A new review of medical and public health research on e-cigarettes concludes that tobacco-style regulation is unjustifiably strict, but also suggests that further research is needed on health effects and the relationship of e-cigs to smoking.
Five European and American scientists examined 81 separate papers that contained original evidence on e-cigarettes, published up to February this year, for their article in the journal Addiction.
They conclude that from the perspective of public health and science-based regulation, “the key issue to consider is whether e-cigarette use is likely to increase or decrease smoking-related morbidity and mortality”, and identify several ways in which this could happen.
As possible negative effects of e-cigarettes, they name harm from chemical constituents of e-liquid or aerosol; continuation of smoking through dual use; e-cigs acting as a gateway to smoking for young people; and e-cigarettes re-normalising smoking. They conclude that little or no evidence exists to suggest any of these effects exist.

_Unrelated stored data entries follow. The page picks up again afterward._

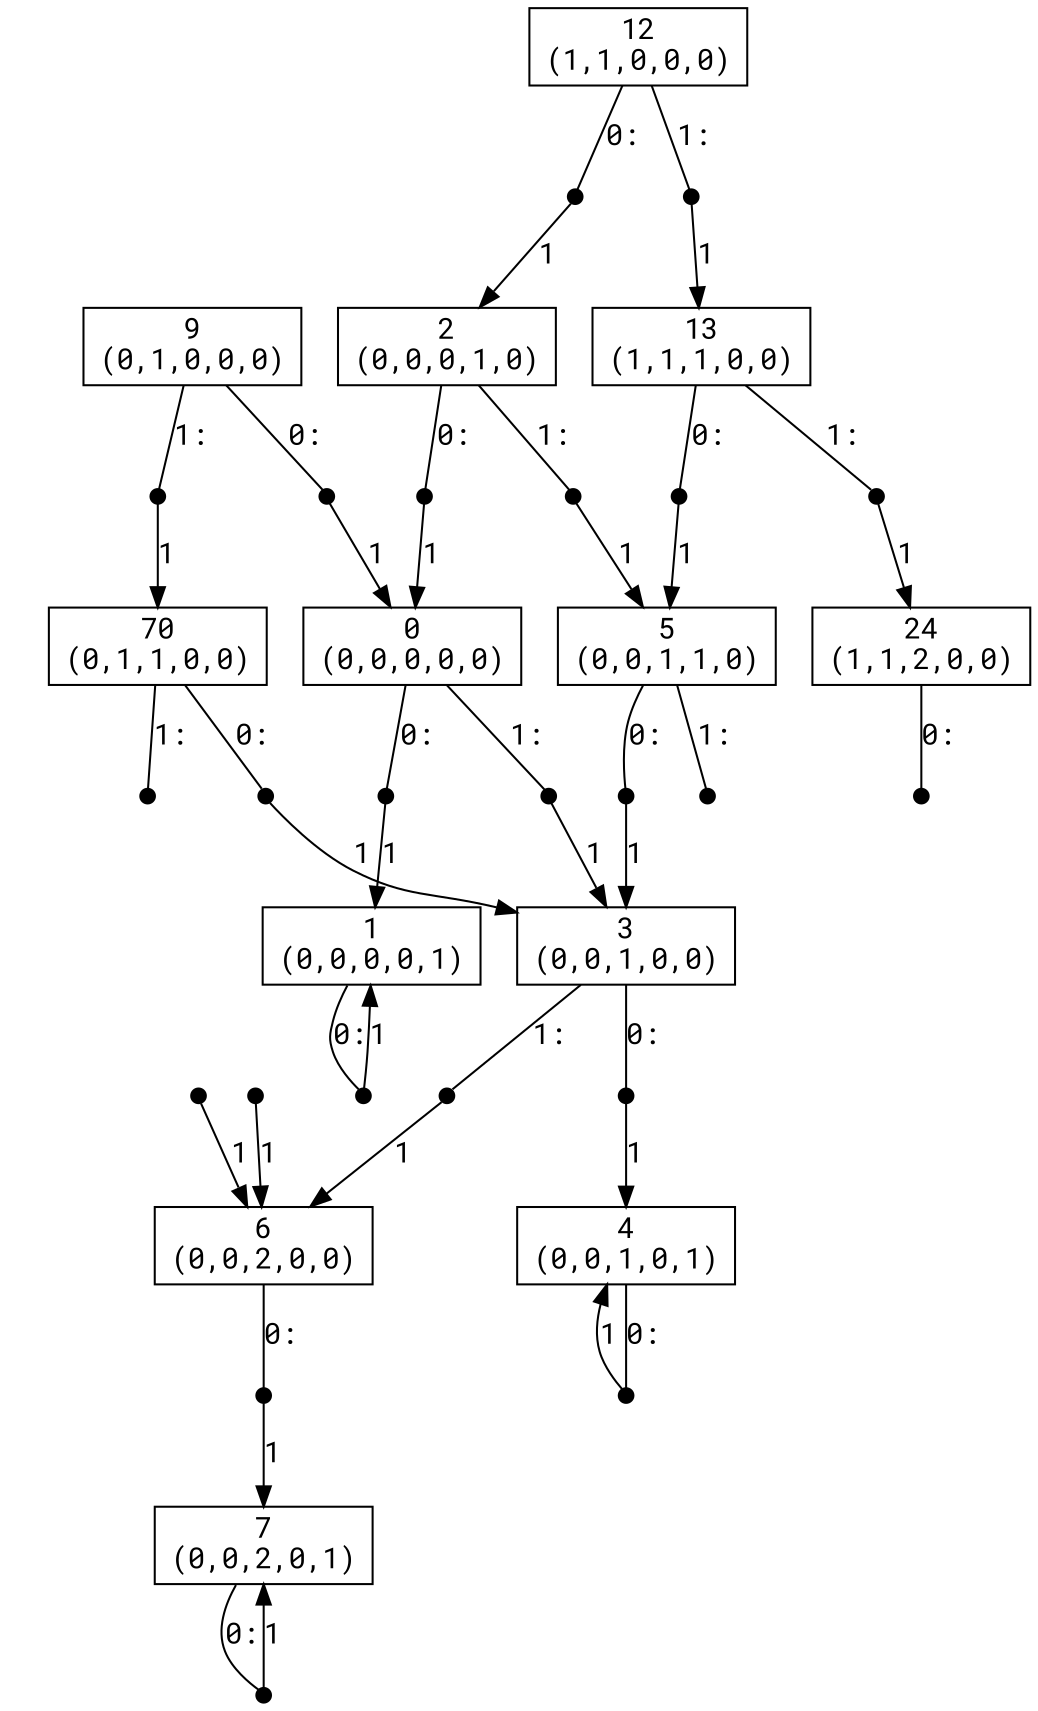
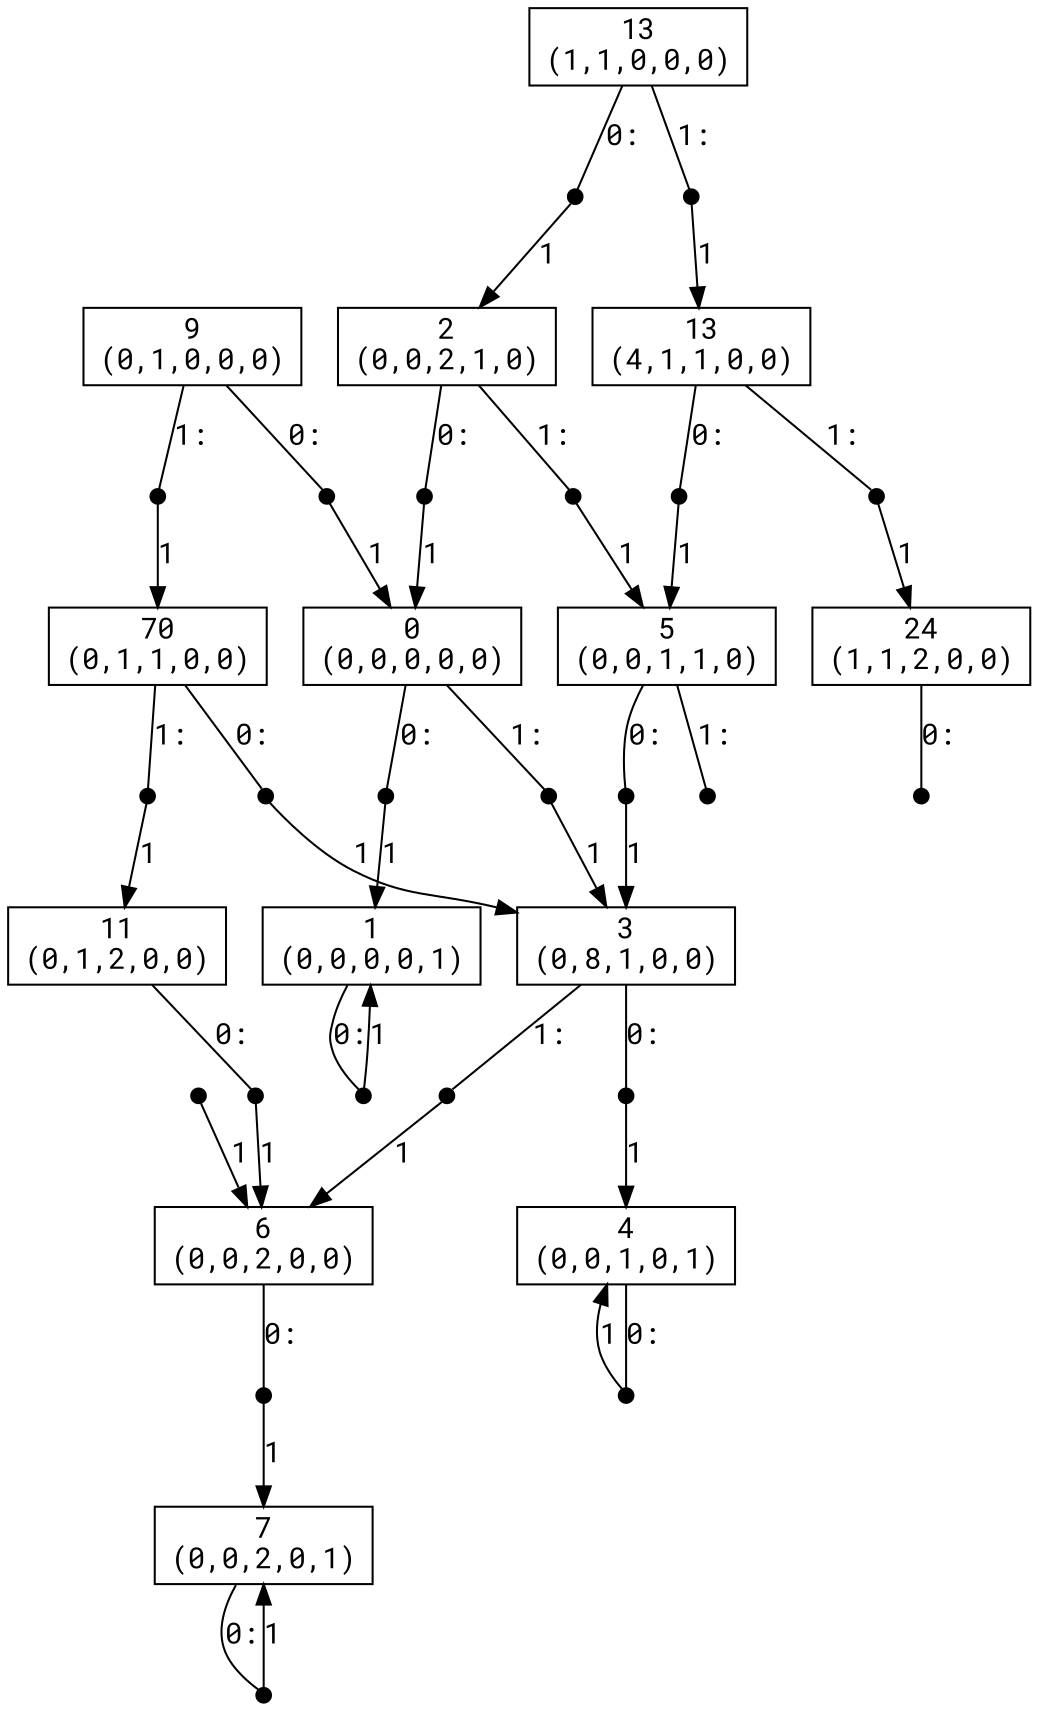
  digraph {
    fontname="Roboto Mono"
    node [fontname="Roboto Mono" shape=point]
    edge [arrowhead=none fontname="Roboto Mono"]
    n1 [label="0\n(0,0,0,0,0)" shape=box]
    n0_0 [height=0.1 width=0.1]
    n0_1 [height=0.1 width=0.1]
    n4 [label="1\n(0,0,0,0,1)" shape=box]
-   n5 [label="3\n(0,0,1,0,0)" shape=box]
+   n5 [label="3\n(0,8,1,0,0)" shape=box]
    n1_0 [height=0.1 width=0.1]
    n3_0 [height=0.1 width=0.1]
    n3_1 [height=0.1 width=0.1]
    n9 [label="4\n(0,0,1,0,1)" shape=box]
    n10 [label="6\n(0,0,2,0,0)" shape=box]
-   n11 [label="2\n(0,0,0,1,0)" shape=box]
+   n11 [label="2\n(0,0,2,1,0)" shape=box]
    n2_0 [height=0.1 width=0.1]
    n2_1 [height=0.1 width=0.1]
    n14 [label="5\n(0,0,1,1,0)" shape=box]
    n5_0 [height=0.1 width=0.1]
    n5_1 [height=0.1 width=0.1]
    n4_0 [height=0.1 width=0.1]
    n6_0 [height=0.1 width=0.1]
    n19 [label="7\n(0,0,2,0,1)" shape=box]
    n8_0 [height=0.1 width=0.1]
    n7_0 [height=0.1 width=0.1]
    n22 [label="9\n(0,1,0,0,0)" shape=box]
    n9_0 [height=0.1 width=0.1]
    n9_1 [height=0.1 width=0.1]
    n25 [label="70\n(0,1,1,0,0)" shape=box]
    n10_0 [height=0.1 width=0.1]
    n10_1 [height=0.1 width=0.1]
+   n28 [label="11\n(0,1,2,0,0)" shape=box]
    n11_0 [height=0.1 width=0.1]
-   n30 [label="12\n(1,1,0,0,0)" shape=box]
+   n30 [label="13\n(1,1,0,0,0)" shape=box]
    n12_0 [height=0.1 width=0.1]
    n12_1 [height=0.1 width=0.1]
-   n33 [label="13\n(1,1,1,0,0)" shape=box]
+   n33 [label="13\n(4,1,1,0,0)" shape=box]
    n13_0 [height=0.1 width=0.1]
    n13_1 [height=0.1 width=0.1]
    n36 [label="24\n(1,1,2,0,0)" shape=box]
    n14_0 [height=0.1 width=0.1]
    n1 -> n0_0 [label="0:"]
    n1 -> n0_1 [label="1:"]
    n0_0 -> n4 [label=1 arrowhead=""]
    n0_1 -> n5 [label=1 arrowhead=""]
    n4 -> n1_0 [label="0:"]
    n5 -> n3_0 [label="0:"]
    n5 -> n3_1 [label="1:"]
    n1_0 -> n4 [label=1 arrowhead=""]
    n3_0 -> n9 [label=1 arrowhead=""]
    n3_1 -> n10 [label=1 arrowhead=""]
    n9 -> n4_0 [label="0:"]
    n10 -> n6_0 [label="0:"]
    n11 -> n2_0 [label="0:"]
    n11 -> n2_1 [label="1:"]
    n2_0 -> n1 [label=1 arrowhead=""]
    n2_1 -> n14 [label=1 arrowhead=""]
    n14 -> n5_0 [label="0:"]
    n14 -> n5_1 [label="1:"]
    n5_0 -> n5 [label=1 arrowhead=""]
    n4_0 -> n9 [label=1 arrowhead=""]
    n6_0 -> n19 [label=1 arrowhead=""]
    n19 -> n7_0 [label="0:"]
    n8_0 -> n10 [label=1 arrowhead=""]
    n7_0 -> n19 [label=1 arrowhead=""]
    n22 -> n9_0 [label="0:"]
    n22 -> n9_1 [label="1:"]
    n9_0 -> n1 [label=1 arrowhead=""]
    n9_1 -> n25 [label=1 arrowhead=""]
    n25 -> n10_0 [label="0:"]
    n25 -> n10_1 [label="1:"]
    n10_0 -> n5 [label=1 arrowhead=""]
+   n10_1 -> n28 [label=1 arrowhead=""]
+   n28 -> n11_0 [label="0:"]
    n11_0 -> n10 [label=1 arrowhead=""]
    n30 -> n12_0 [label="0:"]
    n30 -> n12_1 [label="1:"]
    n12_0 -> n11 [label=1 arrowhead=""]
    n12_1 -> n33 [label=1 arrowhead=""]
    n33 -> n13_0 [label="0:"]
    n33 -> n13_1 [label="1:"]
    n13_0 -> n14 [label=1 arrowhead=""]
    n13_1 -> n36 [label=1 arrowhead=""]
    n36 -> n14_0 [label="0:"]
  }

But importantly, they also say that while e-cigarettes are capable of diminishing smoking-related harm at the individual level through reducing cigarette use, it is not clear whether this positive effects also occurs at a population level – in other words, whether e-cigs are contributing to an overall decline in smoking, or simply aiding a few individuals. “
“The effect of e-cigarette use on cigarette consumption on the population level has not been established so far,” they say, and urge that two questions be given priority by researchers:
- “Ongoing surveillance of the temporal relationship between country-specific markers of e-cigarette use and smoking behaviour”, and
- “Epidemiological studies…that compare health outcomes in cohorts of regular e-cigarette users with matched cohorts of smokers and non-smokers. These need to be supplemented by laboratory and clinical studies of e-cigarette contents and effects on smoking behaviour.”
No such thing as monsters
Their paper, “Electronic cigarettes: review of use, content, safety, effects on smokers and potential for harm and benefit”, also addresses some specific points often raised by those concerned about the health impacts of e-cigarettes.
On poisoning, it says that “the number of such reports is remarkably low”. On dual use, it suggests that data “show consistently that smokers who use e-cigarettes and smoke at the same time (so-called dual users) reduce their cigarette consumption”. On attractiveness to young people and the supposed gateway-to-tobacco role of e-cigs, it reports: “Experimentation by children is a small fraction of experimentation with cigarettes, and daily use in never-smokers has not been documented so far.”
The paper recommends that “allowing e-cigarettes to compete with cigarettes in the marketplace might decrease smoking-related morbidity and mortality. Regulating e-cigarettes as strictly as cigarettes, or even more strictly as some regulators propose, is not warranted on current evidence.”
It adds that “health professionals may consider advising smokers unable or unwilling to quit through other routes to switch to e-cigarettes as a safer alternative to smoking and a possible pathway to complete cessation of nicotine use”, although it acknowledges that with fewer than 15% of smokers who try e-cigarettes becoming daily vapers, the products “in their current form are less satisfactory than cigarettes to most users”.
The new article in Addiction was written by Peter Hajek and Hayden McRobbie of the UK Centre for Tobacco and Alcohol Studies and Queen Mary University of London; Jean-François Etter of the University of Geneva; Neal Benowitz of the University of California, San Francisco; and Thomas Eissenberg of Virginia Commonwealth University in Richmond.
Hajek and Etter, in particular, are well-known in public health circles as supporters of e-cigarettes.
What This Means: By its nature, a review like this contains nothing startlingly new. The value it may well have is as an antidote to the drip-feed of research with less optimistic conclusions.
Of course, research that casts doubts on e-cigs’ public health value is no bad thing; all honest study is valuable in a field with so many questions. But particularly on emotive issues like youth vaping, that drip-feed is often turned into a torrent by e-cigs’ opponents and the media.
By contrast, this new paper – which has already received ample media attention itself – provides a coherent overview for those looking to rebut reliance on single studies, and makes useful linkages to practical regulatory and healthcare questions. It will be no surprise to see it quoted widely as the debate continues.